Maarif burada bir kalkınma meselesi değil, medeniyetin ruhsal omurgasıdır.Kudüm, tekkede usul tutan, ritmi ruha işleyen bir çalgıdır. Bu eser de eğitimde ritim ve disiplinin kitabıdır.
Eğer bu kitap bir kudüm olsaydı ve dinlenseydi, terbiye dinlenirdi.Maarif yalnız bilgi değil, nefis terbiyesidir; kudüm gibi ahenkli ve kararlı bir gidiştir.
“Kültür ve Medeniyet” – Kaval
Kaval, halkın sesi…
Çobanın yalnızlığı, dağın rüzgârı, toprağın sükûneti…
“Kültür ve Medeniyet” kitabı da Batı medeniyetinin tekniği karşısında Anadolu’nun ruhunu savunur.
Topçu burada şehirleri değil, taşrayı konuşur.
Modernliği değil, medeniliği savunur.
Kaval gibi yalnız ama köklü, sade ama güçlüdür.

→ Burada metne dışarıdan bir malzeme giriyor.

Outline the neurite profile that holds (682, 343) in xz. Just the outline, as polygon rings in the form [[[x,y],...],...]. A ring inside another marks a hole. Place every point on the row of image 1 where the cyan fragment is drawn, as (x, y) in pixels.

Kültür burada sadece sanat değil, ahlâkî varoluşun toplamıdır.
Kaval, yalnız çobanların değil, yitik ruhların da çalgısıdır. Bu kitap, kültürün içselleştirilmiş, sade ve samimi tarafını anlatır.

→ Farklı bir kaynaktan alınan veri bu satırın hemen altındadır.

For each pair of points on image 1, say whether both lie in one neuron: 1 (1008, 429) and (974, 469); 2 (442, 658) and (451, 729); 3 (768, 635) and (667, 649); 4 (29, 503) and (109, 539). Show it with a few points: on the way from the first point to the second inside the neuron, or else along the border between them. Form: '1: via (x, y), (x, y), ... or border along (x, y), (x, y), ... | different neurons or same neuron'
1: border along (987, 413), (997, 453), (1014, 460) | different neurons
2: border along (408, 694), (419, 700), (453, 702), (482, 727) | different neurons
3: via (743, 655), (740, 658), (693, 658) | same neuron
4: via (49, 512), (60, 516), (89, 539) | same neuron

Eğer bu kitap bir kaval olsaydı ve dinlenseydi, Anadolu dinlenirdi.
Çünkü kavalın sesi, toprağın, köyün, dağın ve dervişin sesi gibidir: Sessizliğin içinden konuşur.
Final: Topçu’nun Mûsikîsi
Eğer bu kitaplar birlikte bir senfoni oluştursaydı, bu bir konser değil, bir zikirdi.
Dinleyen aklı değil, gönlüyle duyardı.
Topçu bir bestekâr değil, bir meşkteşti.
Her kitabı bir nota, her fikri bir usûl, her daveti bir makamdı.
Bu kitaplar birlikte çalındığında, ortaya çıkan şey ne felsefe ne edebiyat ne politika olurdu.
Ortaya çıkan şey: bir milletin dirilen ruhu olurdu.
Topçu’nun Kitaplarıyla Kurulu Manevî Senfoni
Bu senfoni tamamlandığında, yalnızca fikirler değil, duygular, özlemler ve hakikatler konuşur.
Topçu’nun her kitabı bir çalgı, her çalgı bir ruh hâli, her ruh hâli ise bir değerle özdeştir.
Eğer bu çalgılar bir gün gerçekten dinlenirse, hicran, aşk, özlem, irfan, terbiye, hakikat ve Anadolu yeniden dinlenir.
O zaman Topçu’nun sesi sadece kitaplarda değil, milletin kalbinde çalmaya başlar.